(Prompt) Copy out the executive compensation passage starting at "will review annually" and ending at "to stockholder return.", and switch "Co-Chairmen" to "Co-Presidents" throughout.

Under the employment agreements, for bonus years beginning in 1998, the amount
of the executive's annual bonus is determined by reference to (i) the
Company's performance (measured in terms of EBIT) compared to the Company's
annual budget and (ii) the Company's annual return on capital compared to that
of an industry peer group. In accordance with the employment agreements, both
the Company's annual budget and the industry peer group will be approved
annually by the Compensation Committee.
 
  In accordance with the employment agreements, the Compensation Committee has
approved the Company's 1998 budget and industry peers for the purposes of
calculating the bonuses for the 1998 bonus year for the Co-Chairmen of the
Board. In addition to an annual bonus, each such executive receives an annual
grant of options that is based upon a formula tied to the Company's stock
price. Beginning in 1998, the Compensation Committee
 
                                       9

 
will review annually the amount of the base salary, annual bonus and annual
option grants for each of the Co-Chairmen of the Board, and may increase (but
not decrease) such amounts on a basis determined by the Compensation Committee
in its sole discretion. For the 1997 bonus year, each of the Co-Chairmen of
the Board received a bonus of $250,000 in accordance with their employment
agreements. In addition to their annual compensation, each of the Co-Chairmen
of the Board is a significant stockholder of the Company, which provides
effective long-term performance incentive tied directly to stockholder return.

(Material shown)
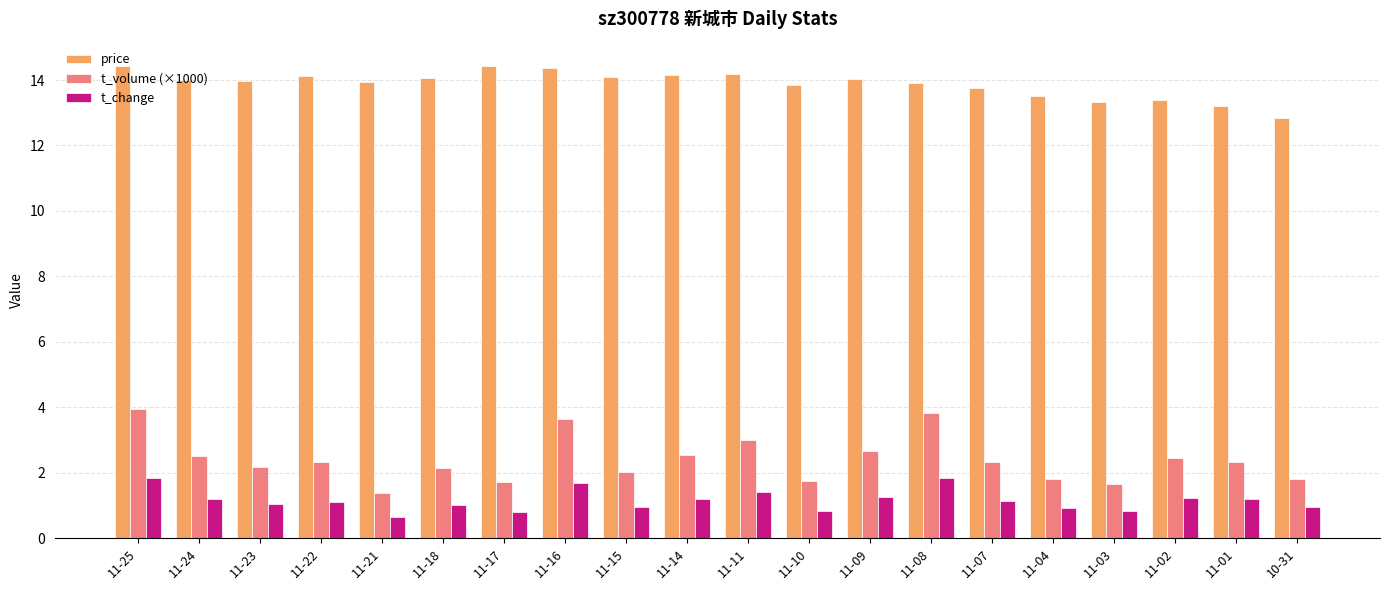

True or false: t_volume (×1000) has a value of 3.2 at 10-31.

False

* * *

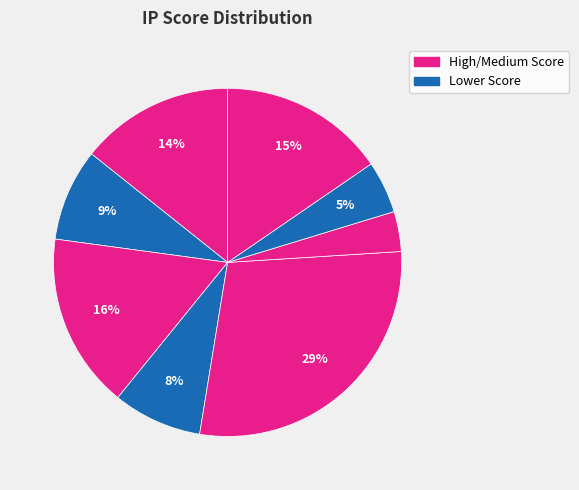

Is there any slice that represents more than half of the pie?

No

(Answer for the task)
will review annually the amount of the base salary, annual bonus and annual
option grants for each of the Co-Presidents of the Board, and may increase (but
not decrease) such amounts on a basis determined by the Compensation Committee
in its sole discretion. For the 1997 bonus year, each of the Co-Presidents of
the Board received a bonus of $250,000 in accordance with their employment
agreements. In addition to their annual compensation, each of the Co-Presidents
of the Board is a significant stockholder of the Company, which provides
effective long-term performance incentive tied directly to stockholder return.